In the call, which Malik Faisal Akram made to his brother in England during the 10-hour standoff at the synagogue in Colleyville near Dallas, the gunman can be heard getting increasingly angry as he informs his family about the siege and tells them he’ll be “coming home in a body bag.”
The clip, obtained by the London-based Jewish Chronicle, shows Akram shouting at his brother during their farewell call. In a rant about American wars overseas, the terrorist said: “Why do these fucking motherfuckers come to our countries, rape our women, and fuck our kids? I’m setting a precedent… Maybe they’ll have compassion for fucking Jews.”
ADVERTISEMENT
The call was made after Akram’s brother, Gulbar, was summoned to a police station in Blackburn, England, to assist in the attempts to resolve the unfolding hostage situation in Texas. The terrorist became angry after his brother told him that what he was doing was a sin, and he shouted over Gulbar’s attempts to persuade him to release the hostages.

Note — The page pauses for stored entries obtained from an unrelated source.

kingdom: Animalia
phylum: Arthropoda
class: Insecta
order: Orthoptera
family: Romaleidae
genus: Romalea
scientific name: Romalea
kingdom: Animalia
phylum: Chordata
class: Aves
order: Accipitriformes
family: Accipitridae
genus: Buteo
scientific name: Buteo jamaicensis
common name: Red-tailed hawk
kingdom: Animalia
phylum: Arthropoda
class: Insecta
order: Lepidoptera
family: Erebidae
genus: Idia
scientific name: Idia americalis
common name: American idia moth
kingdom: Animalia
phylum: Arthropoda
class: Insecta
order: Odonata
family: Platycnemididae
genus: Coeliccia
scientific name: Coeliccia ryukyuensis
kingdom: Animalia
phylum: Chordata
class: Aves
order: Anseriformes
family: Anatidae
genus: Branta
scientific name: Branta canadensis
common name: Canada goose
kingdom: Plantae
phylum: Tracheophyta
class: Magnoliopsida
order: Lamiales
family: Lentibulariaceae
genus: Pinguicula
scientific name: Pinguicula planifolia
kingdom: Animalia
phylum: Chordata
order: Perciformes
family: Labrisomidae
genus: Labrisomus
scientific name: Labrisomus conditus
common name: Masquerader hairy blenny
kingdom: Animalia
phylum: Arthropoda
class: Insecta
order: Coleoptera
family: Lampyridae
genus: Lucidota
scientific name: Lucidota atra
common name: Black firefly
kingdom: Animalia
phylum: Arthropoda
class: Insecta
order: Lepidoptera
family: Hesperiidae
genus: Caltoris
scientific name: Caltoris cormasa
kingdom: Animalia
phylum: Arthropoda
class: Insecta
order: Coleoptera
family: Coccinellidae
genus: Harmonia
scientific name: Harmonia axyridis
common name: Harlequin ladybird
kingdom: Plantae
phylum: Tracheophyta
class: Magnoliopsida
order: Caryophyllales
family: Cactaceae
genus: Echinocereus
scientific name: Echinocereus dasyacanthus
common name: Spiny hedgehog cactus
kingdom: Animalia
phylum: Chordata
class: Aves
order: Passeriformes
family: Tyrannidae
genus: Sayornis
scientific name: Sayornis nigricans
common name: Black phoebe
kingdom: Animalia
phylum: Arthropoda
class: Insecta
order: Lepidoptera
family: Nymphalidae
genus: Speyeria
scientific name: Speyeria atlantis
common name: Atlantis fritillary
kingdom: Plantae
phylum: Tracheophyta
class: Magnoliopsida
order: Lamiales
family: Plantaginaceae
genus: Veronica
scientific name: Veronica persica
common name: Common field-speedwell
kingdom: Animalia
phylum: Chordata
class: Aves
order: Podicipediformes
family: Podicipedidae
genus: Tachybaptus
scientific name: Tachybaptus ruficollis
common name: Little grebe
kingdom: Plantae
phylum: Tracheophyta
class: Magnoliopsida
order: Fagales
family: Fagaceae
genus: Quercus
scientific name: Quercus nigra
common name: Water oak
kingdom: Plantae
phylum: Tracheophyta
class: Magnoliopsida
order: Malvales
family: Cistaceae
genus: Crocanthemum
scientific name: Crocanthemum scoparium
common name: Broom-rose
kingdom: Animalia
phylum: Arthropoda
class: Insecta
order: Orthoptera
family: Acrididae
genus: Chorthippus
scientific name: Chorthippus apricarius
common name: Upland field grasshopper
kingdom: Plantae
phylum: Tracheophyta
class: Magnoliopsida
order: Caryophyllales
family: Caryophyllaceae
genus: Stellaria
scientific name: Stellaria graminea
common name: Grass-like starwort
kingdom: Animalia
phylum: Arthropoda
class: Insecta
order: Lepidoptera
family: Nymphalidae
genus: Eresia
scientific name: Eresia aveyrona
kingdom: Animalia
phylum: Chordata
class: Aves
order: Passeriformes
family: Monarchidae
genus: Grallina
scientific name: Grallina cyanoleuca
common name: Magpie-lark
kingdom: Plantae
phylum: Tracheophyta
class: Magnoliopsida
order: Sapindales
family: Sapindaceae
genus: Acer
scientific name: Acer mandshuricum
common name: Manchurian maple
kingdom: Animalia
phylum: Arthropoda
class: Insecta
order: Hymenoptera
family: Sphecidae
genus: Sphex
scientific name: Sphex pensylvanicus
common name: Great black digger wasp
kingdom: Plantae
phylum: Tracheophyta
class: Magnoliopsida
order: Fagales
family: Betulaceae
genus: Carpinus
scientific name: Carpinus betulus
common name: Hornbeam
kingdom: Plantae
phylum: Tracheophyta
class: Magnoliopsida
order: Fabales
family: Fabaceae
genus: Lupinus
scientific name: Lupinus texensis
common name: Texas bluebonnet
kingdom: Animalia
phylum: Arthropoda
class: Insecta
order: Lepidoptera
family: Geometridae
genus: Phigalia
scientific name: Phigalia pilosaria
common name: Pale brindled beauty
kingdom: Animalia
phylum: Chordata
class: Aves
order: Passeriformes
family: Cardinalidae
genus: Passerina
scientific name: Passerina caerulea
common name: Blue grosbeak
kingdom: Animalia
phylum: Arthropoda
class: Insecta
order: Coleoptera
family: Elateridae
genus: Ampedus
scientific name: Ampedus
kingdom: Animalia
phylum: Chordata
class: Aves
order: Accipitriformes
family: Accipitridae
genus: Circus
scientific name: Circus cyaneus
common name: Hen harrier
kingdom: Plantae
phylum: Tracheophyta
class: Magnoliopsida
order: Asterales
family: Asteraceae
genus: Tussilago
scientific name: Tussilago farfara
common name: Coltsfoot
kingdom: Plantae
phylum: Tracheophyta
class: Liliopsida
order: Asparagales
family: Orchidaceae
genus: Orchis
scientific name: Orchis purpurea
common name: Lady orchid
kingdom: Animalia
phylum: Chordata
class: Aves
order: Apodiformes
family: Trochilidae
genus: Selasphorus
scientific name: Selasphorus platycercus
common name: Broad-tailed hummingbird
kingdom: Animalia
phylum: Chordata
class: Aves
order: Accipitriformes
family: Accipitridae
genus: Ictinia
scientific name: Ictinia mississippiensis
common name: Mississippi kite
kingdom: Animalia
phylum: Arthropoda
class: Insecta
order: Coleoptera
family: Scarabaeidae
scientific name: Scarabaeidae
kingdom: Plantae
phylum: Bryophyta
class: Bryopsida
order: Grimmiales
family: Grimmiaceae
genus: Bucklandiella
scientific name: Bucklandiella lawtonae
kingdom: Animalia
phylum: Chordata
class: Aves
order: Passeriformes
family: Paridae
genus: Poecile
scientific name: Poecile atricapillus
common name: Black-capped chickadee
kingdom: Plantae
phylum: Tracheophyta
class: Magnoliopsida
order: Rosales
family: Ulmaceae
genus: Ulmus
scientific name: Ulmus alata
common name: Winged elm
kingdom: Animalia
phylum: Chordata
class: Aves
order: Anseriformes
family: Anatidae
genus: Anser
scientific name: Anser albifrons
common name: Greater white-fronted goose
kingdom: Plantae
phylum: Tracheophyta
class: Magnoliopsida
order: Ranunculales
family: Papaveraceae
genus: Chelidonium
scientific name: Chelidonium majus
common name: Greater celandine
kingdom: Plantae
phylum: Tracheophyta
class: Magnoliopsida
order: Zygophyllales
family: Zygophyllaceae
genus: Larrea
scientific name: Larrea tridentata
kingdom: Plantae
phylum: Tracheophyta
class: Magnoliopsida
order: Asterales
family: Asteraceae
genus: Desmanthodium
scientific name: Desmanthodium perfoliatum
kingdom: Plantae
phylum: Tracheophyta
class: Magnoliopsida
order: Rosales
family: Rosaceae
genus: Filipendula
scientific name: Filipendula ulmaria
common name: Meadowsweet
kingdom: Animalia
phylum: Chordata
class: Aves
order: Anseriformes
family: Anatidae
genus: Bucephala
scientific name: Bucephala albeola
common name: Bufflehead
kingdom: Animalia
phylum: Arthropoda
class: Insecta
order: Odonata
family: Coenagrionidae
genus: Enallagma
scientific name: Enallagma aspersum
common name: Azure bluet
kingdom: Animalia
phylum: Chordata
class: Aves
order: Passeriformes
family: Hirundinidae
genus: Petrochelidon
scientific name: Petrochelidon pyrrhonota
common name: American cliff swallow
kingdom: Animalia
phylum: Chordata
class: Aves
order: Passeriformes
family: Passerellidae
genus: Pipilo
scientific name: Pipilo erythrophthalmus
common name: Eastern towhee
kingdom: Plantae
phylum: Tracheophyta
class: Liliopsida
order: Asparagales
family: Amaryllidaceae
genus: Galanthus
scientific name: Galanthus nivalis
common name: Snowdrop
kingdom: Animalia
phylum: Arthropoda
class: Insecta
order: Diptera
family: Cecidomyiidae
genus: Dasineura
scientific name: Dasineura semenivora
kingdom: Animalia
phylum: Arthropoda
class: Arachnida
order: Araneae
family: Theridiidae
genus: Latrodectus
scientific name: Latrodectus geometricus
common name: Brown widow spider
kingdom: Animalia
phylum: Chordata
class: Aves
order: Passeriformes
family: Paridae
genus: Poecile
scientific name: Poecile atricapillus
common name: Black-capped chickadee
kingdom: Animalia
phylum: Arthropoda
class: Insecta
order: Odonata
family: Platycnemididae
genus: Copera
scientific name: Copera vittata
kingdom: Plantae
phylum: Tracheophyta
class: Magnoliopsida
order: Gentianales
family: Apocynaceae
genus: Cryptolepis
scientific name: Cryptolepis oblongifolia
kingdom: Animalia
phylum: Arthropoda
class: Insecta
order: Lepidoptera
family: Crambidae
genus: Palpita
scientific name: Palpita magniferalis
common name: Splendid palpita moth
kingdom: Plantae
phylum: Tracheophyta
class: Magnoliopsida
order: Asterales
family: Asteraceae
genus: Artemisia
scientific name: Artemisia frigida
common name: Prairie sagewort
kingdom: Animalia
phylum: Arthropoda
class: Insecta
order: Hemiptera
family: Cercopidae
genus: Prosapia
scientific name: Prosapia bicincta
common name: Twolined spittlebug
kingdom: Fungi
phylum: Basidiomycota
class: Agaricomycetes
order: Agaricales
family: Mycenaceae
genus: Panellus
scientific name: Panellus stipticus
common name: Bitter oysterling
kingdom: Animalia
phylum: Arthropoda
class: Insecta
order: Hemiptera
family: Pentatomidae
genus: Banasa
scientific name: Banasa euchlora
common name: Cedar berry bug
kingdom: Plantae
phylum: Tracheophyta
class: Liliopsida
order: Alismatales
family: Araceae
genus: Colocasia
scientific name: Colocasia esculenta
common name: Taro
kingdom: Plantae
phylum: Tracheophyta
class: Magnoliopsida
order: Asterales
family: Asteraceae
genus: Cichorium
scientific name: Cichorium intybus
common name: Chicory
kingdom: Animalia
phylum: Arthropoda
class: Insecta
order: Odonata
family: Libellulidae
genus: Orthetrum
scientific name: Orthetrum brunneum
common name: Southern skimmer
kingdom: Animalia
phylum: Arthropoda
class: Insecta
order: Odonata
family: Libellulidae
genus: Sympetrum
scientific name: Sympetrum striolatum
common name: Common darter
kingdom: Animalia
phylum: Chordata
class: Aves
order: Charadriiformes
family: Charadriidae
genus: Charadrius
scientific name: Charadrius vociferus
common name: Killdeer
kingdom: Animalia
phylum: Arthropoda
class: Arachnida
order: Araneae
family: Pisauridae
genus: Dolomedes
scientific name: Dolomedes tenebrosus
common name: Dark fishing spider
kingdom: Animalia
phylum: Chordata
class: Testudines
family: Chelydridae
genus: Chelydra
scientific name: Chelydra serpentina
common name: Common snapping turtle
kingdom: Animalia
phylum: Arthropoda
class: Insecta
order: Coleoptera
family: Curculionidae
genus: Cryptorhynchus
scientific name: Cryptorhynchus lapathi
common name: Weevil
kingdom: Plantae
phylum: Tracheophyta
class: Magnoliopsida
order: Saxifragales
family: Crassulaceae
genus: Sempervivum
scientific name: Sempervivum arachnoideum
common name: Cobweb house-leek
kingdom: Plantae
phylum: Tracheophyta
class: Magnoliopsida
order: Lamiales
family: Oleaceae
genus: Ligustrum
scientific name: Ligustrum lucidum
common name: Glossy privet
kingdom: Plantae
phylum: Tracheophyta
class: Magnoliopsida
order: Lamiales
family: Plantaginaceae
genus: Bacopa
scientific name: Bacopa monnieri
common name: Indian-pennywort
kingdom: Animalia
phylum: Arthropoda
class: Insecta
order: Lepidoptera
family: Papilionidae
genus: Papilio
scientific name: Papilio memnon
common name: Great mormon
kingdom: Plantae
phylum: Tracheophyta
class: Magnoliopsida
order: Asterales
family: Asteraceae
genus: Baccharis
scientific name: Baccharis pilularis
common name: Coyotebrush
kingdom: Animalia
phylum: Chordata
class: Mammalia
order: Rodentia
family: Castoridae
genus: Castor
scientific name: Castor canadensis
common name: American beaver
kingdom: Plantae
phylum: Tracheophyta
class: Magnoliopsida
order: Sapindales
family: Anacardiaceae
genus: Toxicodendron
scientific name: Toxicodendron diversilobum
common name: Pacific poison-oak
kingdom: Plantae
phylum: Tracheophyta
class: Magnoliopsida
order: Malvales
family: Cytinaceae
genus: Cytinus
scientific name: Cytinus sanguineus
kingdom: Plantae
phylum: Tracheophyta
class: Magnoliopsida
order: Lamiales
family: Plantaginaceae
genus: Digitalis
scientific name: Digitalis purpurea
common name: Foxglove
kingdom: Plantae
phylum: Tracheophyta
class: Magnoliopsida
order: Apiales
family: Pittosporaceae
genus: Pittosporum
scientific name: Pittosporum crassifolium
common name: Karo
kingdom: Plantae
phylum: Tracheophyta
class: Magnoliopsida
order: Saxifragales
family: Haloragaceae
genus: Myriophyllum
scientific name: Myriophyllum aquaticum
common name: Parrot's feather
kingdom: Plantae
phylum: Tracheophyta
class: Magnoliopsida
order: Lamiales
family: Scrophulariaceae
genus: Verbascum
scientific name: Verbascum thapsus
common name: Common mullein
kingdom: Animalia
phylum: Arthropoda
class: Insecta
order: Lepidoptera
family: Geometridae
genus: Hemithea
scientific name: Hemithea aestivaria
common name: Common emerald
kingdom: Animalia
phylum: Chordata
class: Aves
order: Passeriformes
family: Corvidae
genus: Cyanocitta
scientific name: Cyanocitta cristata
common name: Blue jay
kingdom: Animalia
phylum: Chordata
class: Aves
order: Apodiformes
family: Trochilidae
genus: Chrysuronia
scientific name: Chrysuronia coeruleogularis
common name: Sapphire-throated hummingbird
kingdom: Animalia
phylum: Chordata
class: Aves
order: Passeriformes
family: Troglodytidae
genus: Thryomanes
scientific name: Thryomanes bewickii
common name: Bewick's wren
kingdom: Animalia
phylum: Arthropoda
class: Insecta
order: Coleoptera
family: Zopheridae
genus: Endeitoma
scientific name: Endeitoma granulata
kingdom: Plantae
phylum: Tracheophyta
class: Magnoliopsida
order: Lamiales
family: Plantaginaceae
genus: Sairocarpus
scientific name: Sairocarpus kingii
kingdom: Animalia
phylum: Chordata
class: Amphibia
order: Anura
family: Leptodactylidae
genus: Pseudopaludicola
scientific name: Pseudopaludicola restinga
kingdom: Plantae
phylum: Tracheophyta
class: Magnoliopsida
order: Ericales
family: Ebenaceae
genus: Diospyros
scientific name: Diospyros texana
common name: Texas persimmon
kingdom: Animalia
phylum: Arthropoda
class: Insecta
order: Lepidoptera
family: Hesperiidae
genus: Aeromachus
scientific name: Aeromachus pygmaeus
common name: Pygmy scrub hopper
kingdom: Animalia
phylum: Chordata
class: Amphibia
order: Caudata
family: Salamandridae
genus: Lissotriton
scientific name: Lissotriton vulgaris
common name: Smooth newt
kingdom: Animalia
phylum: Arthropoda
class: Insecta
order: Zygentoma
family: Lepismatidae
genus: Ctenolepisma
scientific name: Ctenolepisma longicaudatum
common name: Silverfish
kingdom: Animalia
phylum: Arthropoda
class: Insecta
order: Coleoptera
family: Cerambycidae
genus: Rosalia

During the call, Akram repeatedly called for the Pakistani neuroscientist Aafia Siddiqui, who’s imprisoned at nearby Fort Worth in Texas, to be freed from her sentence for her attempts to kill U.S. troops in Afghanistan. “She’s in [prison] for 84 years, they fucking framed her,” he ranted.
It becomes clear during the call that Akram wanted to be killed. In the recording, the terrorist told his brother: “I’ve asked Allah for this death, Allah is with me, I’m not worried in the slightest... I’d rather live one day as a lion than 100 years as a jackal... I’m going to go toe-to-toe with [police] and they can shoot me dead… I’m coming home in a body bag.”
His final words to his brother were: “Anyway, I’m getting off.” He was soon shot dead by the FBI, but all four of his hostages escaped unharmed.
In a statement following the siege, Gulbar Akram said: “There was nothing we could have said to him or done that would have convinced him to surrender... We are absolutely devastated as a family... Any attack on any human being is wrong and should always be condemned.”
Meanwhile, on Thursday, police in Manchester, England, arrested two men in connection with the synagogue siege. In a statement, police said the men, whose names and ages have not been released, are “in custody for questioning” and are held as part of an “ongoing investigation.”
Two teens arrested earlier this week were released without charge.